§ **What you have to do**
In the records that follow, find the line containing "Morte e a Ressurreição" and the line containing "Cardinal varient en", then transcribe both and every line between them exactly, omitting pictures.

Extracted records section start

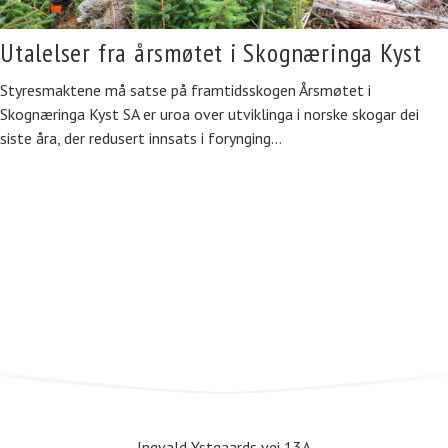
Utalelser fra årsmøtet i Skognæringa Kyst
Styresmaktene må satse på framtidsskogen Årsmøtet i
Skognæringa Kyst SA er uroa over utviklinga i norske skogar dei
siste åra, der redusert innsats i forynging…
Ingvald Ystgaards vei 13A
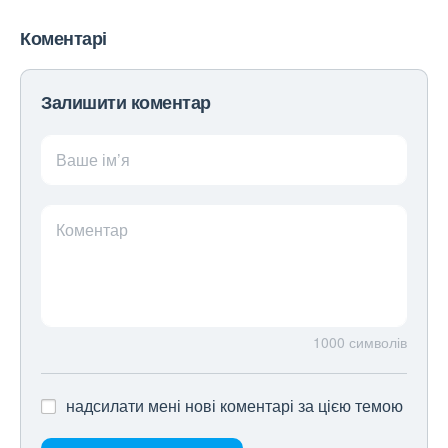
Коментарі
Залишити коментар
Ваше ім’я
Коментар
1000
символів
надсилати мені нові коментарі за цією темою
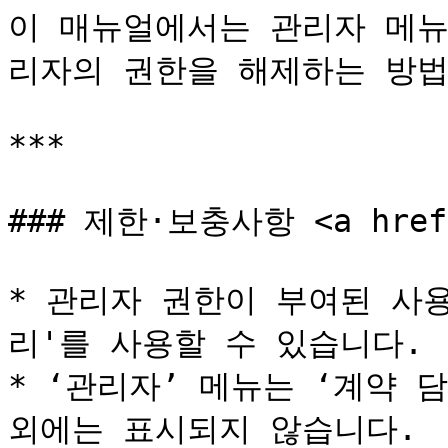
이 매뉴얼에서는 관리자 메뉴
리자의 권한을 해제하는 방법
***

### 제한·보충사항 <a href="
* 관리자 권한이 부여된 사
리'를 사용할 수 있습니다.

* ‘관리자’ 메뉴는 ‘계약 
외에는 표시되지 않습니다.
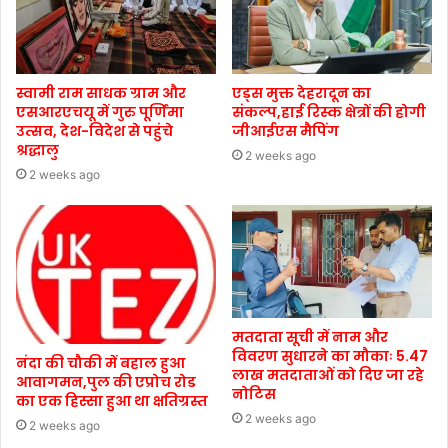
स्वामी राम साधक ग्राम और
एड्स मुक्त देहरादून का
एसआरएचयू में गुरु पूर्णिमा
संकल्प,हाई रिस्क क्षेत्रों की होगी
उत्सव, देश-विदेश से पहुंचे
जीआईएस मैपिंग
श्रद्धालु
2 weeks ago
2 weeks ago
मतदाता सूची में नाम और
विवरण सुधारने का मौकाः 5.47
नंदा की चौकी में बहाल हुआ
लाख मतदाताओं को दिए जा रहे
आवागमन,पुल की एप्रोच रोड
नोटिस
का एक हिस्सा हुआ था क्षतिग्रस्त
2 weeks ago
2 weeks ago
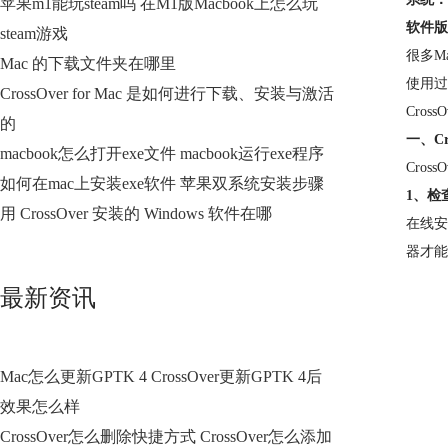
苹果m1能玩steam吗 在M1版Macbook上怎么玩
软件版
steam游戏
很多M
Mac 的下载文件夹在哪里
使用过
CrossOver for Mac 是如何进行下载、安装与激活
Cro
的
一、C
macbook怎么打开exe文件 macbook运行exe程序
Cro
如何在mac上安装exe软件 苹果双系统安装步骤
1、检
用 CrossOver 安装的 Windows 软件在哪
在线安
器才能
最新资讯
Mac怎么更新GPTK 4 CrossOver更新GPTK 4后
效果怎么样
CrossOver怎么删除快捷方式 CrossOver怎么添加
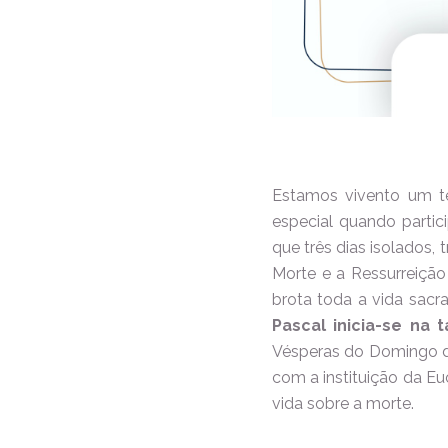
Estamos vivento um t
especial quando partic
que três dias isolados,
Morte e a Ressurreição
brota toda a vida sacr
Pascal inicia-se na 
Vésperas do Domingo da
com a instituição da Euc
vida sobre a morte.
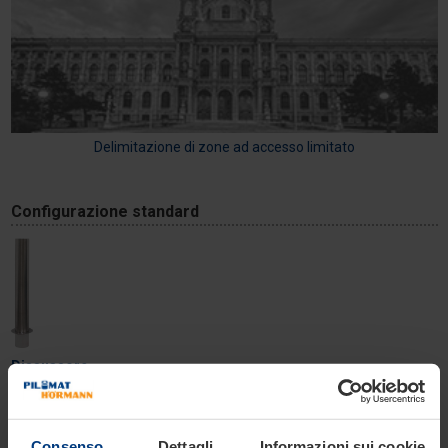
Delimitazione di zone ad accesso limitato
Configurazione standard
Dissuasore
Dispositivo in acciaio verniciato testa piatta
Consenso
Dettagli
Informazioni sui cookie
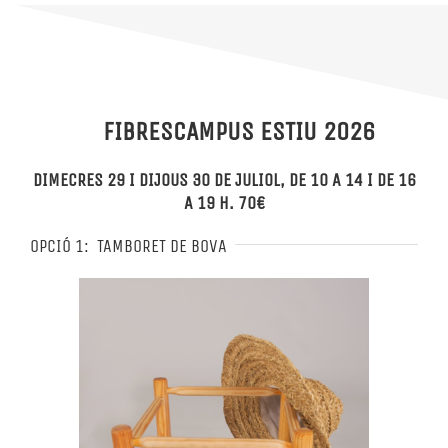
FIBRESCAMPUS ESTIU 2026
DIMECRES 29 I DIJOUS 30 DE JULIOL, DE 10 A 14 I DE 16
A 19 H. 70€
OPCIÓ 1:
TAMBORET DE BOVA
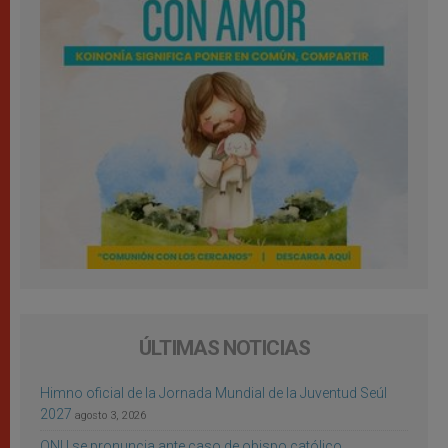
ÚLTIMAS NOTICIAS
Himno oficial de la Jornada Mundial de la Juventud Seúl
2027
agosto 3, 2026
ONU se pronuncia ante caso de obispo católico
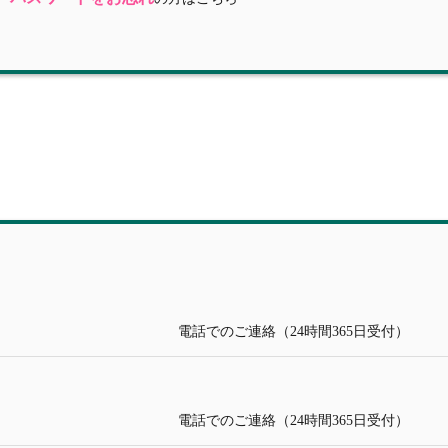
電話でのご連絡（24時間365日受付）
電話でのご連絡（24時間365日受付）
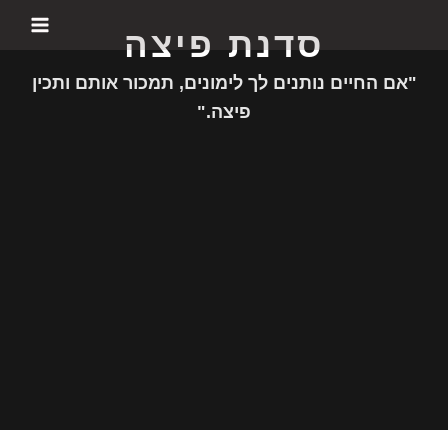
ילוג
סדנת פיצה
תוכן
"אם החיים נותנים לך לימונים, תמכור אותם ותכין
פיצה."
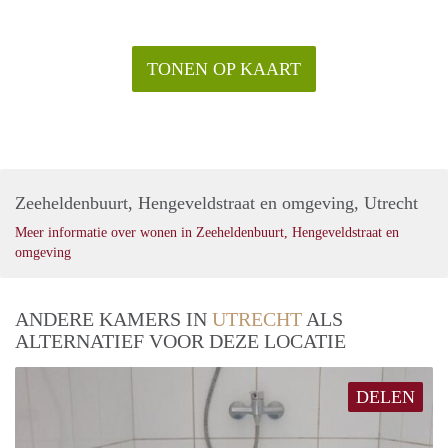
TONEN OP KAART
Zeeheldenbuurt, Hengeveldstraat en omgeving, Utrecht
Meer informatie over wonen in Zeeheldenbuurt, Hengeveldstraat en
omgeving
ANDERE KAMERS IN
UTRECHT
ALS
ALTERNATIEF VOOR DEZE LOCATIE
DELEN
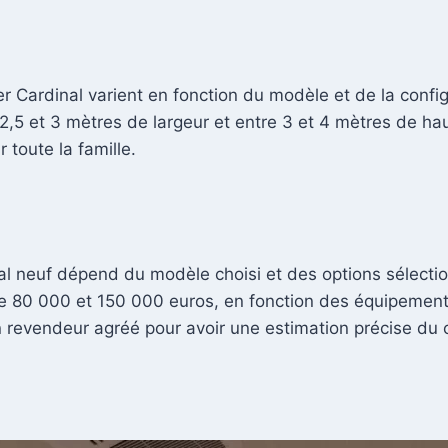
 Cardinal varient en fonction du modèle et de la configu
 2,5 et 3 mètres de largeur et entre 3 et 4 mètres de h
 toute la famille.
al neuf dépend du modèle choisi et des options sélectio
e 80 000 et 150 000 euros, en fonction des équipements e
revendeur agréé pour avoir une estimation précise du 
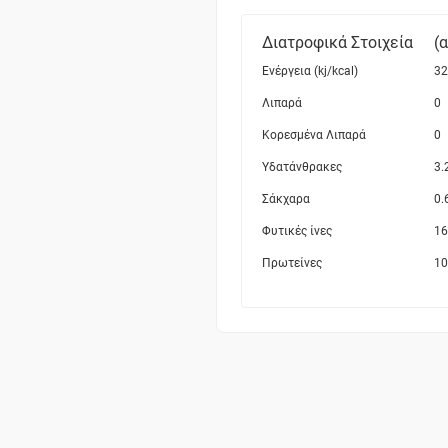
Διατροφικά Στοιχεία
(
Ενέργεια (kj/kcal)
32
Λιπαρά
0
Κορεσμένα Λιπαρά
0
Υδατάνθρακες
3.
Σάκχαρα
0.
Φυτικές ίνες
16
Πρωτείνες
10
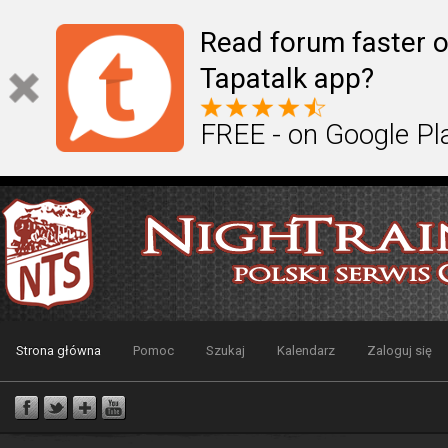
Read forum faster o
Tapatalk app?
FREE - on Google Pl
Strona główna
Pomoc
Szukaj
Kalendarz
Zaloguj się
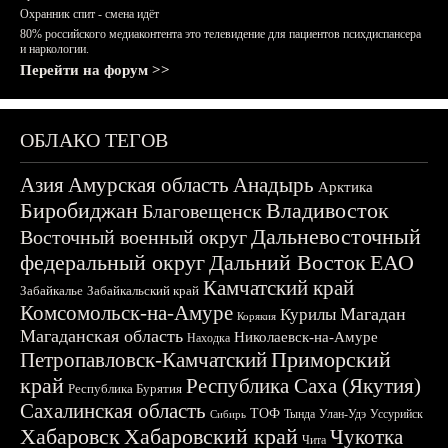
Охранник спит - смена идёт
80% российского медиаконтента это телевидение для пациентов психдиспансера
и наркологии.
Перейти на форум >>
ОБЛАКО ТЕГОВ
Азия
Амурская область
Анадырь
Арктика
Биробиджан
Владивосток
Благовещенск
Дальневосточный
Восточный военный округ
федеральный округ
Дальний Восток
ЕАО
Камчатский край
Забайкалье
Забайкальский край
Комсомольск-на-Амуре
Магадан
Курилы
Корякия
Магаданская область
Николаевск-на-Амуре
Находка
Приморский
Петропавловск-Камчатский
край
Республика Саха (Якутия)
Республика Бурятия
Сахалинская область
ТОФ
Тында
Улан-Удэ
Уссурийск
Сибирь
Хабаровск
Хабаровский край
Чукотка
Чита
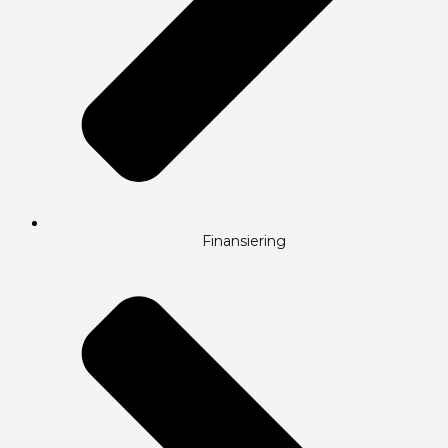
Finansiering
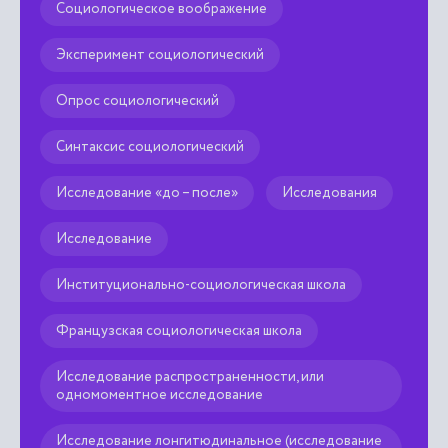
Социологическое воображение
Эксперимент социологический
Опрос социологический
Синтаксис социологический
Исследование «до – после»
Исследования
Исследование
Институционально-социологическая школа
Французская социологическая школа
Исследование распространенности, или
одномоментное исследование
Исследование лонгитюдинальное (исследование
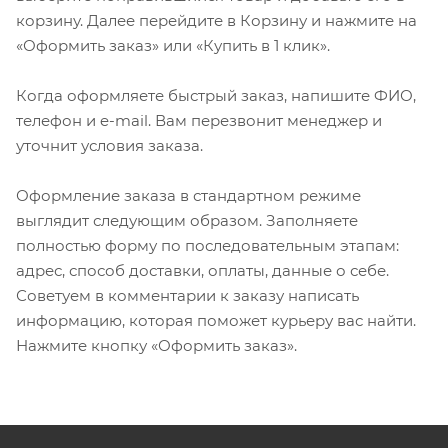
корзину. Далее перейдите в Корзину и нажмите на
«Оформить заказ» или «Купить в 1 клик».
Когда оформляете быстрый заказ, напишите ФИО,
телефон и e-mail. Вам перезвонит менеджер и
уточнит условия заказа.
Оформление заказа в стандартном режиме
выглядит следующим образом. Заполняете
полностью форму по последовательным этапам:
адрес, способ доставки, оплаты, данные о себе.
Советуем в комментарии к заказу написать
информацию, которая поможет курьеру вас найти.
Нажмите кнопку «Оформить заказ».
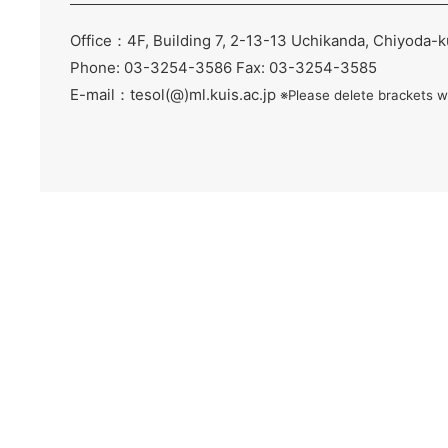
Office：4F, Building 7, 2-13-13 Uchikanda, Chiyoda-
Phone: 03-3254-3586 Fax: 03-3254-3585
E-mail：tesol(@)ml.kuis.ac.jp
※Please delete brackets w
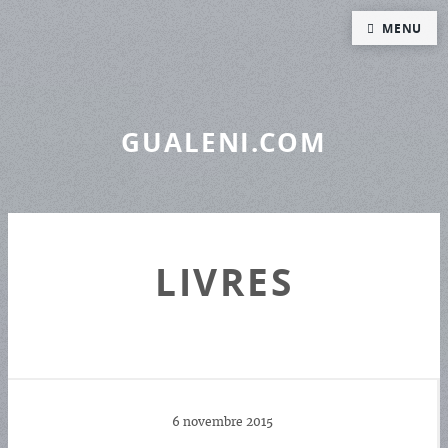
Panneau de gestion des cookies
MENU
GUALENI.COM
LIVRES
6 novembre 2015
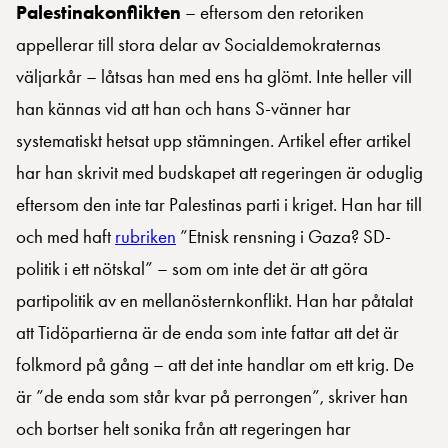
Palestinakonflikten
– eftersom den retoriken
appellerar till stora delar av Socialdemokraternas
väljarkår – låtsas han med ens ha glömt. Inte heller vill
han kännas vid att han och hans S-vänner har
systematiskt hetsat upp stämningen. Artikel efter artikel
har han skrivit med budskapet att regeringen är oduglig
eftersom den inte tar Palestinas parti i kriget. Han har till
och med haft
rubriken
”Etnisk rensning i Gaza? SD-
politik i ett nötskal” – som om inte det är att göra
partipolitik av en mellanösternkonflikt. Han har påtalat
att Tidöpartierna är de enda som inte fattar att det är
folkmord på gång – att det inte handlar om ett krig. De
är ”de enda som står kvar på perrongen”, skriver han
och bortser helt sonika från att regeringen har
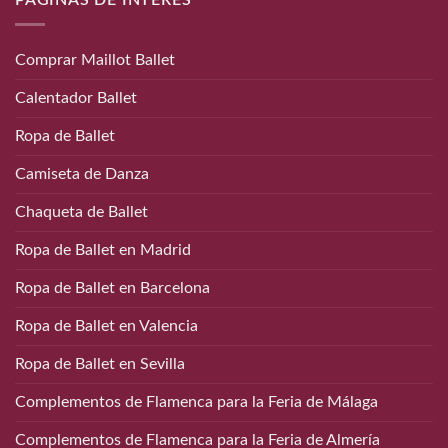
Comprar Maillot Ballet
Calentador Ballet
Ropa de Ballet
Camiseta de Danza
Chaqueta de Ballet
Ropa de Ballet en Madrid
Ropa de Ballet en Barcelona
Ropa de Ballet en Valencia
Ropa de Ballet en Sevilla
Complementos de Flamenca para la Feria de Málaga
Complementos de Flamenca para la Feria de Almería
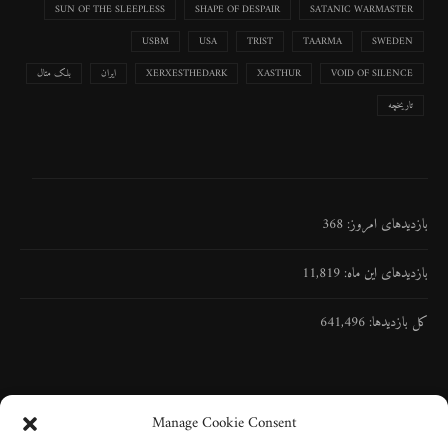
SUN OF THE SLEEPLESS
SHAPE OF DESPAIR
SATANIC WARMASTER
USBM
USA
TRIST
TAARMA
SWEDEN
VOID OF SILENCE
XASTHUR
XERXESTHEDARK
ایران
بلک متال
تاریخچه
بازدیدهای امروز:
368
بازدیدهای این ماه:
11,819
کل بازدیدها:
641,496
Manage Cookie Consent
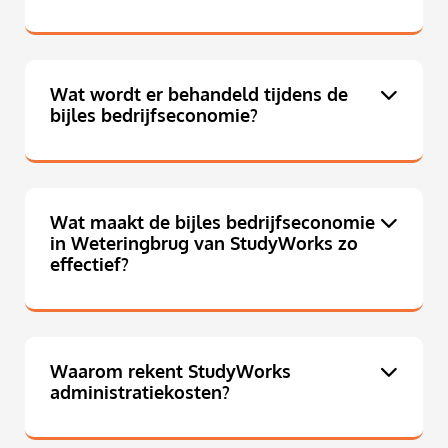
Wat wordt er behandeld tijdens de
bijles bedrijfseconomie?
Wat maakt de bijles bedrijfseconomie
in Weteringbrug van StudyWorks zo
effectief?
Waarom rekent StudyWorks
administratiekosten?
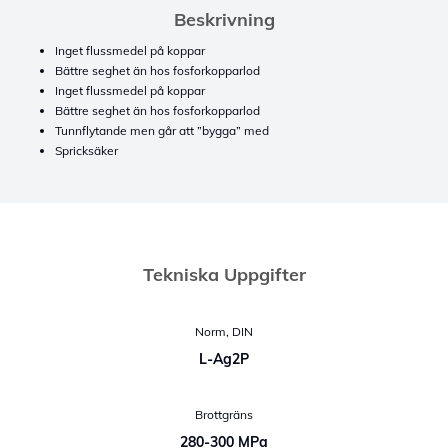
Beskrivning
Inget flussmedel på koppar
Bättre seghet än hos fosforkopparlod
Inget flussmedel på koppar
Bättre seghet än hos fosforkopparlod
Tunnflytande men går att ”bygga” med
Spricksäker
Tekniska Uppgifter
Norm, DIN
L-Ag2P
Brottgräns
280-300 MPa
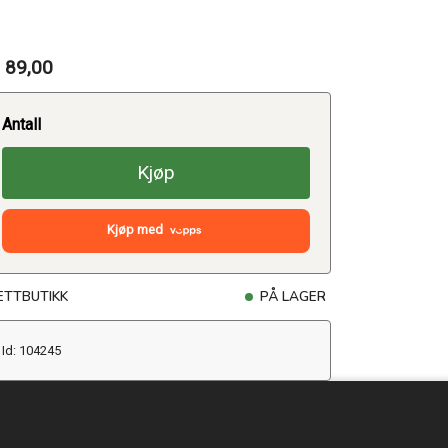
 89,00
Antall
Kjøp
Kjøp med
ETTBUTIKK
PÅ LAGER
Id: 104245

Extracted records section end

§ **Solved exercise**
Morte e a Ressurreição
brota toda a vida sacr
Pascal inicia-se na 
Vésperas do Domingo da
com a instituição da Euc
vida sobre a morte.
Delimitazione di zone ad accesso limitato
Configurazione standard
Dissuasore
Dispositivo in acciaio verniciato testa piatta
Consenso
Dettagli
Informazioni sui cookie
FIBRESCAMPUS ESTIU 2026
DIMECRES 29 I DIJOUS 30 DE JULIOL, DE 10 A 14 I DE 16
A 19 H. 70€
OPCIÓ 1:
TAMBORET DE BOVA
ÚLTIMAS NOTICIAS
Himno oficial de la Jornada Mundial de la Juventud Seúl
2027
agosto 3, 2026
ONU se pronuncia ante caso de obispo católico
電話でのご連絡（24時間365日受付）
電話でのご連絡（24時間365日受付）
ילוג
סדנת פיצה
תוכן
"אם החיים נותנים לך לימונים, תמכור אותם ותכין
פיצה."
TONEN OP KAART
Zeeheldenbuurt, Hengeveldstraat en omgeving, Utrecht
Meer informatie over wonen in Zeeheldenbuurt, Hengeveldstraat en
omgeving
ANDERE KAMERS IN
UTRECHT
ALS
ALTERNATIEF VOOR DEZE LOCATIE
DELEN
 Cardinal varient en fonction du modèle et de la configu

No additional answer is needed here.